Provided text
● ● ●

Alexander Turnbull  (30 July 1884 – 3 May 1917) was a Scottish footballer who played as a forward for both Manchester City and Manchester United in the early 20th century.

Football career
Born in Hurlford to James and Jessie Turnbull of 1 Gibson Street, Kilmarnock, Ayrshire, Turnbull started his football career with his hometown club, Hurlford Thistle. He later moved to Manchester City. In 1905, City was found guilty of malpractice relating to payments of its players, and the entire squad was suspended from playing football. When the ban was lifted on 31 December 1906, Turnbull moved to City's crosstown rivals Manchester United, along with Billy Meredith, Herbert Burgess and Jimmy Bannister. His first game for United came on the next day, 1 January 1907, against Aston Villa. Along with Meredith, he helped the club to their first championship in 1908 and the 1909 FA Cup, scoring the only goal in the final, against Bristol City. In 1908 alone, he would score 27 goals in 25 games. On 19 February 1910, Turnbull scored the first ever goal at Old Trafford, in a 4–3 loss against Liverpool. He would go on to score 100 goals for the club in 245 games. His final game for the Reds came against Sheffield United in 1915.

Military career
Turnbull enlisted in the 23rd Battalion of the Middlesex Regiment (2nd Football) during the First World War before being transferred to the 8th Battalion of the East Surrey Regiment. After being promoted to the rank of lance-sergeant, Turnbull was killed during the Battle of Arras on 3 May 1917 aged 32. Turnbull's body, if recovered, was never identified. He is commemorated on the Arras memorial.

● ● ●

Work item A
Reproduce the six records that follow line for line, leaving the pictures out of your copy.

Input data
● ● ●

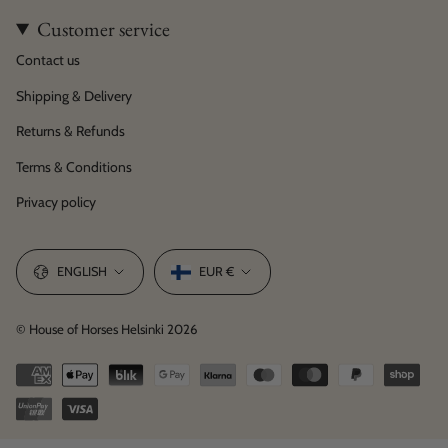
Customer service
Contact us
Shipping & Delivery
Returns & Refunds
Terms & Conditions
Privacy policy
Language
Currency
ENGLISH
EUR €
© House of Horses Helsinki 2026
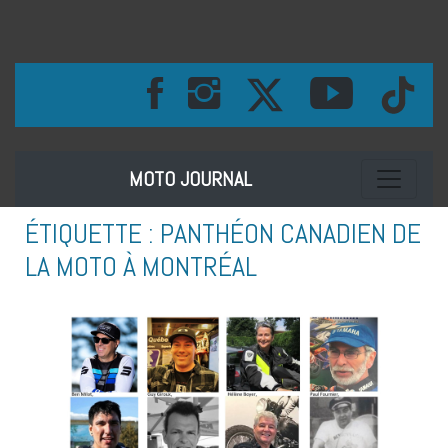
Toggle na
MOTO JOURNAL
ÉTIQUETTE :
PANTHÉON CANADIEN DE
LA MOTO À MONTRÉAL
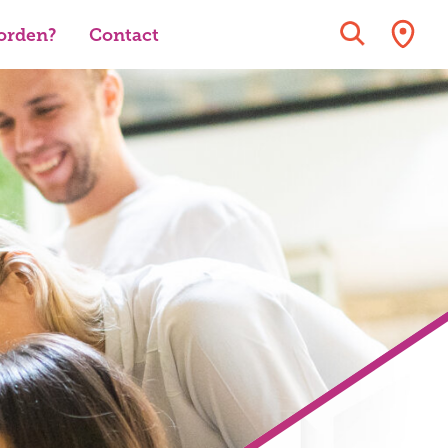
orden?
Contact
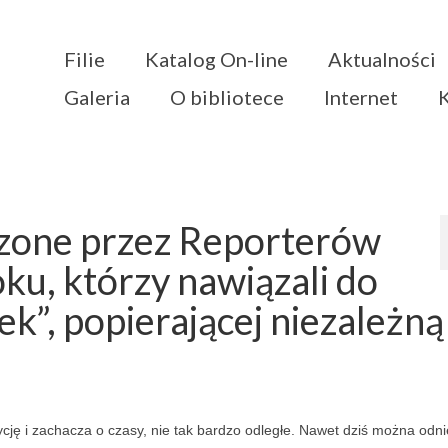
Filie
Katalog On-line
Aktualności
Galeria
O bibliotece
Internet
szone przez Reporterów
ku, którzy nawiązali do
k”, popierającej niezależną
cję i zachacza o czasy, nie tak bardzo odległe. Nawet dziś można odn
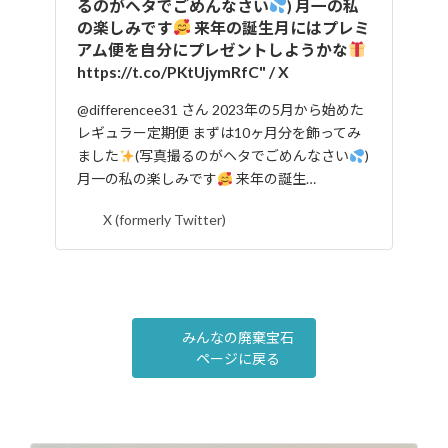
るのがヘタでごめんなさい
) 月一の私
の楽しみです
来年の誕生月にはプレミ
アム便を自分にプレゼントしようかな
https://t.co/PKtUjymRfC" / X
@differencee31 さん 2023年の5月から始めた
レギュラー定期便 まずは10ヶ月分を飾ってみ
ました
(写真撮るのがヘタでごめんなさい
)
月一の私の楽しみです
来年の誕生…
X (formerly Twitter)
みんなの廃棄宝石
ページに戻る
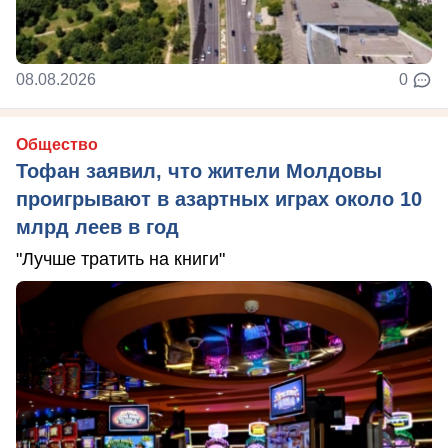
08.08.2026
0
Общество
Тофан заявил, что жители Молдовы
проигрывают в азартных играх около 10
млрд леев в год
"Лучше тратить на книги"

● ● ●

Work item B
In the text on Alexander Turnbull, which team was Manchester United playing when he scored the only goal of the 1909 FA Cup final?

Output A
Customer service
Contact us
Shipping & Delivery
Returns & Refunds
Terms & Conditions
Privacy policy
Language
Currency
ENGLISH
EUR €
© House of Horses Helsinki 2026
Toggle na
MOTO JOURNAL
ÉTIQUETTE :
PANTHÉON CANADIEN DE
LA MOTO À MONTRÉAL
orden?
Contact
Filie
Katalog On-line
Aktualności
Galeria
O bibliotece
Internet
szone przez Reporterów
ku, którzy nawiązali do
k”, popierającej niezależną
cję i zachacza o czasy, nie tak bardzo odległe. Nawet dziś można odn
るのがヘタでごめんなさい
) 月一の私
の楽しみです
来年の誕生月にはプレミ
アム便を自分にプレゼントしようかな
https://t.co/PKtUjymRfC" / X
@differencee31 さん 2023年の5月から始めた
レギュラー定期便 まずは10ヶ月分を飾ってみ
ました
(写真撮るのがヘタでごめんなさい
)
月一の私の楽しみです
来年の誕生…
X (formerly Twitter)
みんなの廃棄宝石
ページに戻る
08.08.2026
0
Общество
Тофан заявил, что жители Молдовы
проигрывают в азартных играх около 10
млрд леев в год
"Лучше тратить на книги"

Output B
Bristol City